Frequently asked questions

Do I need to copy all the content of cowrie.cfg.dist to cowrie.cfg?

No, Cowrie merges your local settings in cowrie.cfg and the default settings will automatically be read from cowrie.cfg.dist

Why certain commands aren’t implemented?

Implementing all possible UNIX commands in Python is not worth the time and effort. Cowrie tries to provide most common commands used by attackers of the honeypot. If you see attackers use a command that you’d like to see implemented, please let us know, or send a pull request.

How do I add or modify the default user?

The default Cowrie user is called phil these days. Having the same user always available is an easy way to identify Cowrie, so it’s recommended to change this. The bundled defaults are baked into src/cowrie/data/fs.pickle as A_CONTENTS bytes — either edit a copy of the pickle directly, or set [honeypot] contents_path in etc/cowrie.cfg and drop an override file at <contents_path>/etc/passwd.
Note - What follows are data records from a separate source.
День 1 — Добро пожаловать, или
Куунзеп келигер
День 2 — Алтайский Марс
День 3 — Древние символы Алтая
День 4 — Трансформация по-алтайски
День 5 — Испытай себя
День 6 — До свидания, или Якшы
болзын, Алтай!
For the per-file-override path:

[honeypot]
contents_path = /opt/cowrie/honeyfs

And then:

$ mkdir -p /opt/cowrie/honeyfs/etc
$ cp /path/to/your/passwd /opt/cowrie/honeyfs/etc/passwd

Rename the user in the filesystem tree too:

$ fsctl src/cowrie/data/fs.pickle
fs.pickle:/$ mv /home/phil /home/joe

(For a custom copy of the pickle, copy it out first, set [shell] filesystem to point at it, and edit there — see INSTALL.rst’s “Customising the honeypot” section.)

And then restart Cowrie:

(cowrie-env) $ cowrie restart

How do I add files to the file system?

The filesystem metadata and embedded contents both live in src/cowrie/data/fs.pickle. Adding a new path makes it show up in ls and other commands; you can populate its contents the same way.
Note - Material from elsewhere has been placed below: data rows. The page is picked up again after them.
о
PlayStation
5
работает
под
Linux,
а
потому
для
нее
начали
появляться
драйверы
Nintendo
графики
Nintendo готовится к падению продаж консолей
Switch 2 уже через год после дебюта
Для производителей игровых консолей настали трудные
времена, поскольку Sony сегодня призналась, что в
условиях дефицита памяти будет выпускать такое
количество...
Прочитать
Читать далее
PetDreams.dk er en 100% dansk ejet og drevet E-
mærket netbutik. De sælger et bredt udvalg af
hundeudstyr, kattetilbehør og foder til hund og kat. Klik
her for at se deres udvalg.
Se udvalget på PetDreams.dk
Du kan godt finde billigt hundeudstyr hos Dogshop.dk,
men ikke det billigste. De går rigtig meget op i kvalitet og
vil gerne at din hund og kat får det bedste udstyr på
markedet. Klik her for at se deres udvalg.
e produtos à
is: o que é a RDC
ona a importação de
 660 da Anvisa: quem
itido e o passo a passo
Use fsctl to add the filesystem entry and load its contents:

(cowrie-env) $ fsctl src/cowrie/data/fs.pickle
fs.pickle:/$ touch /home/phil/myfile 1024
fs.pickle:/$ chown 1000:1000 /home/phil/myfile
fs.pickle:/$ load /home/phil/myfile /local/path/to/myfile
fs.pickle:/$ exit

For bulk content updates (e.g. loading every file under a local directory tree), use fsctl <pickle> "embed <local-dir>".